# WHAT YOU WILL DO
1 – Can you extract the portion of the USB storage thread starting at "CONFIG_USB_EHCI_SPLIT_ISO=y" and ending at "the USB1.1 speed?"?
2 – Which kernel configuration options in the USB storage thread are set to "y"?

# PASSAGE TO READ

* * * * * * *

# USB storage / linux 2.6.9

## HAL_9000

Hi,

I am running 2.6.9-gentoo-r4yes on my laptop and finally have USB storage back

to work... when I mount /dev/ub/a/part1 on /mnt/xdcard type msdos (rw) 

(my camera with xdcard, over an USB connection), I can copy files the way I was used

to using /dev/sda[0-9]. but filecopies now are terribly slow.

Approximately 900 kb per minute!

Anybody any clue what's causing this?

Kind regards,

Erik

----------

## eelke

That's about the speed limit of an USB 1.1 port. Do you have USB 2 support activated in your kernel?

----------

## HAL_9000

Yes I do...

could any other modules disturb this functionality?

----------

## luckyluke3310

i have the same problem on my K8V-SE and 2.6.9-gentoo-r1.

it worked fine with 2.6.8-gentoo-r4

----------

## HAL_9000

odyssey linux # cat .config | grep [EOU]HCI         

CONFIG_IEEE1394_OHCI1394=y

CONFIG_USB_EHCI_HCD=y

CONFIG_USB_EHCI_SPLIT_ISO=y

CONFIG_USB_EHCI_ROOT_HUB_TT=y

CONFIG_USB_OHCI_HCD=m

CONFIG_USB_UHCI_HCD=m

OHCI is not loaded, but I compiled the module for test purposes.

I do use UHCI, as I obviously need this.

What could possibly cause the USB1.1 speed?

----------

## emorphix

I do not mean to insult anyone but are you sure the device is USB 2.0?

and with that said if yes, was it working in the 2.6.8 kernel?

Also worth a shot you might want to try loading the DABUSB driver under

--- USB Multimedia devices

Hope this helps.

----------

## emorphix

I do not mean to insult anyone but are you sure the device is USB 2.0?

and with that said if yes, was it working in the 2.6.8 kernel?

Also worth a shot you might want to try loading the DABUSB driver under

--- USB Multimedia devices

Hope this helps.

----------

## HAL_9000

Sure, don't worry, not offended or insulted by this.

* * * * * * *

Landmark coordinate records:
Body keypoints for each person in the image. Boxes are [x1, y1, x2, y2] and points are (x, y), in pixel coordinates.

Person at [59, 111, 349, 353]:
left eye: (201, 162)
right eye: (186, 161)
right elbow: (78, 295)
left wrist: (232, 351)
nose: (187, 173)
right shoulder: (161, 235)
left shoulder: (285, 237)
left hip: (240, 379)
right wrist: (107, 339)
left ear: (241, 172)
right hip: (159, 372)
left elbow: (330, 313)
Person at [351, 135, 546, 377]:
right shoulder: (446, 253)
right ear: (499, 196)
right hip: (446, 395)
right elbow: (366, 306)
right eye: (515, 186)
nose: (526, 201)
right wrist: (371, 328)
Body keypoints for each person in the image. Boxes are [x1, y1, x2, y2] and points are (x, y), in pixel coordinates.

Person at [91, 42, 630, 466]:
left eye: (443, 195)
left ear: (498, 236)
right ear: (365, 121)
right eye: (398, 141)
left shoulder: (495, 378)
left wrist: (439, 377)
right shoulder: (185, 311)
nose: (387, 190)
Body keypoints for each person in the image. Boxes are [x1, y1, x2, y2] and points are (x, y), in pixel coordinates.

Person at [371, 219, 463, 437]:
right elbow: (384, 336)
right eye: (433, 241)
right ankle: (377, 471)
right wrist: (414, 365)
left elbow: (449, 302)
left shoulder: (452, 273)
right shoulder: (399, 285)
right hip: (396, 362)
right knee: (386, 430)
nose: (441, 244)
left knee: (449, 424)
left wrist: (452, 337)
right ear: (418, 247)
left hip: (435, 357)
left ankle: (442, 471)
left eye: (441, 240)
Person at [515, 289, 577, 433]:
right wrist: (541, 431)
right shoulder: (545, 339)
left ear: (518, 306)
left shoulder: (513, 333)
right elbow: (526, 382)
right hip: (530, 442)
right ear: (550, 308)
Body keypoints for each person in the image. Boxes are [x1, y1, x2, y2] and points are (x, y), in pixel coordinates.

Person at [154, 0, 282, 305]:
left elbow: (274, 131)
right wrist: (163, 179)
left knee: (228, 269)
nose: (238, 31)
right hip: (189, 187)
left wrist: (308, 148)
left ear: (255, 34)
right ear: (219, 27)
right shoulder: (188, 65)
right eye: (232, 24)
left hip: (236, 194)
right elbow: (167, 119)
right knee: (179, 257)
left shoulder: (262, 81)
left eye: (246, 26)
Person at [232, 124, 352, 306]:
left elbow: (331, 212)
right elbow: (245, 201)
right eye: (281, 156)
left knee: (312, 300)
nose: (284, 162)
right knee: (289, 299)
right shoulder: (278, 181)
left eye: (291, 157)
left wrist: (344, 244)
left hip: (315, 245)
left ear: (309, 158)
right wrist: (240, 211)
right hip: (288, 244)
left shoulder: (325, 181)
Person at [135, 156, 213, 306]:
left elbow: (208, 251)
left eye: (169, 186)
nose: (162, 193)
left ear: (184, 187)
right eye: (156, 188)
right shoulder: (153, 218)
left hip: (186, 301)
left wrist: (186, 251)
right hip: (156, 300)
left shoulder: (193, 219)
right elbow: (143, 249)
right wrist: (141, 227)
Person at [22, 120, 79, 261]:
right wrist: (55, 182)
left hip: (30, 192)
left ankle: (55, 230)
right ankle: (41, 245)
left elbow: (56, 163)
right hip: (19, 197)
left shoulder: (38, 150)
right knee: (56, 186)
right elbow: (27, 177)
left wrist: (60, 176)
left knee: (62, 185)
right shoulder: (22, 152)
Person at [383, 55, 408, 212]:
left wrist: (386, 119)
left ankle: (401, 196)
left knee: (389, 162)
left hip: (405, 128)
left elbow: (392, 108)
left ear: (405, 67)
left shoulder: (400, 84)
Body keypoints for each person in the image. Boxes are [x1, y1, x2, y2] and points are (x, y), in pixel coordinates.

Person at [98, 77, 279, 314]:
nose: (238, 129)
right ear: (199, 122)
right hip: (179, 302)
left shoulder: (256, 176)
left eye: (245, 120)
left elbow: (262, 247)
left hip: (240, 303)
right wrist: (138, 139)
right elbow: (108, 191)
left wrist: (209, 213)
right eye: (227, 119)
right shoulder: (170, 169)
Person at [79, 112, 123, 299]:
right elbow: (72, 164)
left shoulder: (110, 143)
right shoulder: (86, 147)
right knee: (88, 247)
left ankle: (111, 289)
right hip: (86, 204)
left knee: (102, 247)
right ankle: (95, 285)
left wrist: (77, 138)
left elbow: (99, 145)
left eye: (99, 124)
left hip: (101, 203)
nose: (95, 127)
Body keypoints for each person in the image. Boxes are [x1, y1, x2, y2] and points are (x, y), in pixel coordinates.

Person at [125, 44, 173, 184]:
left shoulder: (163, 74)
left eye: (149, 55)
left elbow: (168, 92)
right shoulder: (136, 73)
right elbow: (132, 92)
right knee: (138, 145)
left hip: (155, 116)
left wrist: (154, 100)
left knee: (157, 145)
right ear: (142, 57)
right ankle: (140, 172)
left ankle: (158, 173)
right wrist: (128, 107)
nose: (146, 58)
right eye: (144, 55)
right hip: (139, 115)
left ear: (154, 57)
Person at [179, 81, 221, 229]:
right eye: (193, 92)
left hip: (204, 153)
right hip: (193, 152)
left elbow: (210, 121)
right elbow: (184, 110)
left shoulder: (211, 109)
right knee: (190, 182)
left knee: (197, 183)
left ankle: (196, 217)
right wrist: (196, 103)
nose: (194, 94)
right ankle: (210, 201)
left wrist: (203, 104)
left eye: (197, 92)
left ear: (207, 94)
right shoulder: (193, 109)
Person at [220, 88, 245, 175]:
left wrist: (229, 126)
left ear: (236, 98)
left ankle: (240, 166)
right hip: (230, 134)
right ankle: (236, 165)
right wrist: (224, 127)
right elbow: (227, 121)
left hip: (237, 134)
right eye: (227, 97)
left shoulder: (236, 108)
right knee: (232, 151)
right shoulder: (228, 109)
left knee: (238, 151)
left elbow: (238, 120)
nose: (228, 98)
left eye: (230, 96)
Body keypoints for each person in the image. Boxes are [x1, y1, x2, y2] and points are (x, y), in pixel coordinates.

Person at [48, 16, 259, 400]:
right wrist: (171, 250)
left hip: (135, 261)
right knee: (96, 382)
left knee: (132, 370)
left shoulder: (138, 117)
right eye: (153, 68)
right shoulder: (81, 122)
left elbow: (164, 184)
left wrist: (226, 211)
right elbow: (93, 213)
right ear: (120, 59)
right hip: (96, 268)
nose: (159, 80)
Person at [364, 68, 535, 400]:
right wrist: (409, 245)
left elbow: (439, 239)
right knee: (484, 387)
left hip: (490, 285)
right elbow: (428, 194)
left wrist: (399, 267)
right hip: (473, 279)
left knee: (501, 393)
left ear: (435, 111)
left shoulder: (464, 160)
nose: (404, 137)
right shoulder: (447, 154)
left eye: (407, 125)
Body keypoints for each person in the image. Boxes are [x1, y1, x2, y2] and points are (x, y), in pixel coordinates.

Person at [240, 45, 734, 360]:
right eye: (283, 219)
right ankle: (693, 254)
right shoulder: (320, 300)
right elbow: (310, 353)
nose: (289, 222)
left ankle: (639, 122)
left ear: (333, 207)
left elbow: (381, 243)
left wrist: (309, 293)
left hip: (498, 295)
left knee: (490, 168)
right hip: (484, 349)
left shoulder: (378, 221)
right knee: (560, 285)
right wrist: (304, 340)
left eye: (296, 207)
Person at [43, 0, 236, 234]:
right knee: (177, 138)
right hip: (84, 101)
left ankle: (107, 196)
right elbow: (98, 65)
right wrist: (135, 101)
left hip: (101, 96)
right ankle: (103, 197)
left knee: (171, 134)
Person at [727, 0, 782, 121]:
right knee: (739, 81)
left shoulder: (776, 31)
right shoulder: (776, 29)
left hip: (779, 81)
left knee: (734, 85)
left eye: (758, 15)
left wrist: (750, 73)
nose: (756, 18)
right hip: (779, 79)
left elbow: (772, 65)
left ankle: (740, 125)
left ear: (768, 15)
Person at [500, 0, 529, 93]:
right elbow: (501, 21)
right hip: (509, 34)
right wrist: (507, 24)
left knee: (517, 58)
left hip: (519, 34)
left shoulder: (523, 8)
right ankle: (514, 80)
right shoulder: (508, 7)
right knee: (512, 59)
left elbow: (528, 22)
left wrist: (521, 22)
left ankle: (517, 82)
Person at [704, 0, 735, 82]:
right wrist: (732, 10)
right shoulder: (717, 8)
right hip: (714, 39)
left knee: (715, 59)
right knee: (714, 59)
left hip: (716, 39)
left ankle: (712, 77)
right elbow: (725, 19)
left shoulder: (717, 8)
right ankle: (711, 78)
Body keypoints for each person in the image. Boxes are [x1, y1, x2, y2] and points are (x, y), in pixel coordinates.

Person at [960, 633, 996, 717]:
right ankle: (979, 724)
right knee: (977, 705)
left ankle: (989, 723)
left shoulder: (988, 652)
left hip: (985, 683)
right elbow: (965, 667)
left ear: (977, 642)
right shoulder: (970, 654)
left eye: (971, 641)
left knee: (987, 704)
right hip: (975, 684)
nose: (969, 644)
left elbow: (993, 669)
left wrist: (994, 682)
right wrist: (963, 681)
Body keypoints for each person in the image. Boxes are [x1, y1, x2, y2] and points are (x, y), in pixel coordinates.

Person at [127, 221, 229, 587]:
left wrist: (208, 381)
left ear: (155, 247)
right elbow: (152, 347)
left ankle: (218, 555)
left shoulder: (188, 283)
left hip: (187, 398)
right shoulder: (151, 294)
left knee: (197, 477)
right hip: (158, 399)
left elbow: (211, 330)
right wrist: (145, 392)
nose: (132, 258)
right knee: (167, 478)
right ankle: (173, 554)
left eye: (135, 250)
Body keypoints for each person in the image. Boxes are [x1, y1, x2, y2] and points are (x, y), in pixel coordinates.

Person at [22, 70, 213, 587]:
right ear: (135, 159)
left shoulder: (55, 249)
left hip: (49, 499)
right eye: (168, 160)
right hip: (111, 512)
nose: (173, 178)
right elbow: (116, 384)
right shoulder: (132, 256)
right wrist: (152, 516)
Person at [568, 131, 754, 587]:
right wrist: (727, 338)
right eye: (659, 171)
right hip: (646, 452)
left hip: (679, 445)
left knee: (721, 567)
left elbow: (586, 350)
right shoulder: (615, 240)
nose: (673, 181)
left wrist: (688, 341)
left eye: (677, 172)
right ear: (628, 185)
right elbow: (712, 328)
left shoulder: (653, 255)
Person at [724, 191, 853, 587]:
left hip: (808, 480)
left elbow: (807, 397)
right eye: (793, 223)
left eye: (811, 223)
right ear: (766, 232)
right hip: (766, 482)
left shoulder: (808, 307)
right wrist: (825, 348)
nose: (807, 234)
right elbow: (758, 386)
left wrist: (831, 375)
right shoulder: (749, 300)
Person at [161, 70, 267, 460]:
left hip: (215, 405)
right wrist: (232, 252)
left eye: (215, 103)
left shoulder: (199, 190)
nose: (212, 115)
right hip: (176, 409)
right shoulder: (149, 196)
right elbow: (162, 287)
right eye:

* * * * * * *

# SOLUTION SET
1 –
CONFIG_USB_EHCI_SPLIT_ISO=y

CONFIG_USB_EHCI_ROOT_HUB_TT=y

CONFIG_USB_OHCI_HCD=m

CONFIG_USB_UHCI_HCD=m

OHCI is not loaded, but I compiled the module for test purposes.

I do use UHCI, as I obviously need this.

What could possibly cause the USB1.1 speed?

2 –
CONFIG_IEEE1394_OHCI1394
CONFIG_USB_EHCI_HCD
CONFIG_USB_EHCI_SPLIT_ISO
CONFIG_USB_EHCI_ROOT_HUB_TT